Entfremden (eher menschlich gedacht) wäre noch das Geringste was noch passieren kann und wenn nicht sofort getrennt wird und ein Maulkorb auftrainiert wird, sehe ich schwarz für Charly. Ob da überhaupt noch ein Trainer helfen kann ist fraglich und ich würde eher darüber nachdenken, Amy in gute und erfahrende Hände zu geben.
Tut mir leid, aber wenn da nicht ein gesundheitliches Problem dahintersteckt, würde ich einen von beiden abgeben. Selbst wenn Ihr das auf Dauer managen könntet - soviel Konfliktpotenzial in eigenen Zuhause ist für niemanden schön.
Das sehe ich völlig anders.
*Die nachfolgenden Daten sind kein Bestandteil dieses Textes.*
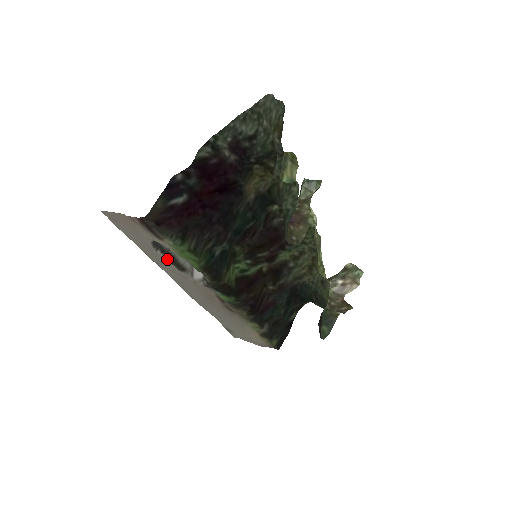
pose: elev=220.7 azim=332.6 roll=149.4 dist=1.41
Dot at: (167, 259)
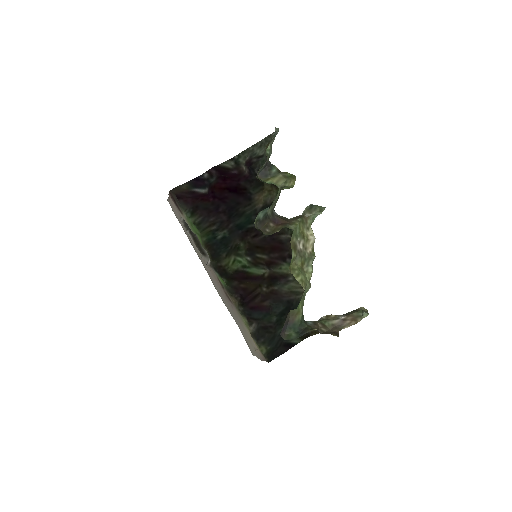
Dot at: (193, 240)
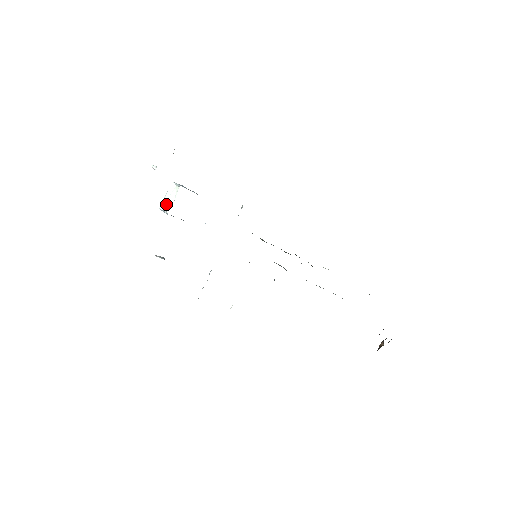
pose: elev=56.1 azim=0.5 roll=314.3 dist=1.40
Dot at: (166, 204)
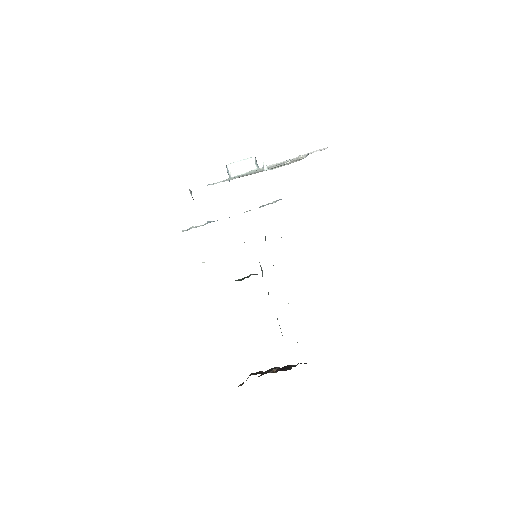
Dot at: (235, 169)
Auch wenn Konflikte zwischen Hunden für viele Menschen "aus dem Nichts" kommen und sie glauben, nur mit totaler Kontrolle da Konflikte unterbinden zu können - es ist nicht so, dass das nicht wieder völlig rund laufen kann.
Da gehört einfach mal ein Fachmann hin, der sich die Hunde anschaut und die Art und Weise, wie sie geführt werden. Wer von den beiden hat "intern" die Kappe auf, wer braucht noch mehr Grenzen durch den Menschen, welcher Hund gehört in seinen Entscheidungen unterstützt, wem darf man beibringen, anders mit Konflikten umzugehen.
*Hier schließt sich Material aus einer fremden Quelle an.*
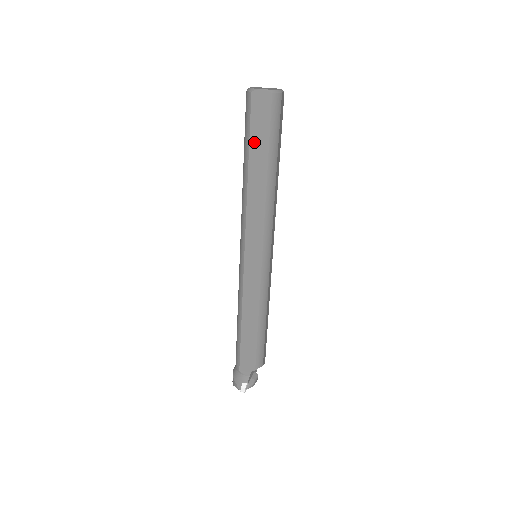
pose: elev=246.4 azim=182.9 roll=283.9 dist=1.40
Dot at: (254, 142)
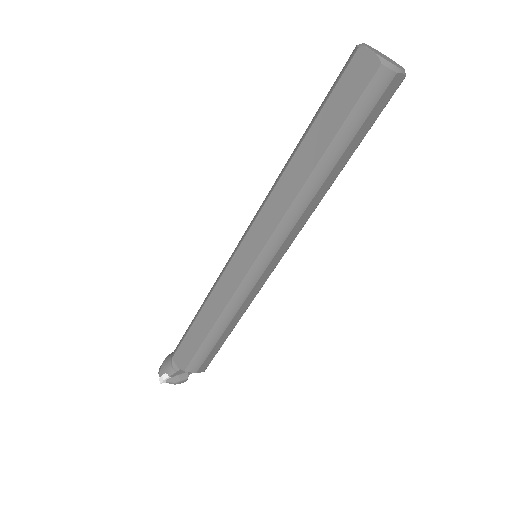
Dot at: (324, 117)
Das ist durchaus machbar - es hängt schlicht von 1. der Qualität des Trainers ab und 2. von der Fähigkeit der Hundehalter, es umzusetzen und sich schulen zu lassen im Blick auf die Hunde und im Umgang mit ihnen.
Darum wäre mein Tipp: Erfahrener Trainer (nicht erst seit ein paar Jahren irgendwelche Kurse in Hundeschulen in Gruppen, sondern einer, der sich mit Aggression, mit Mehrhundehaltung auskennt und nach Hause kommt).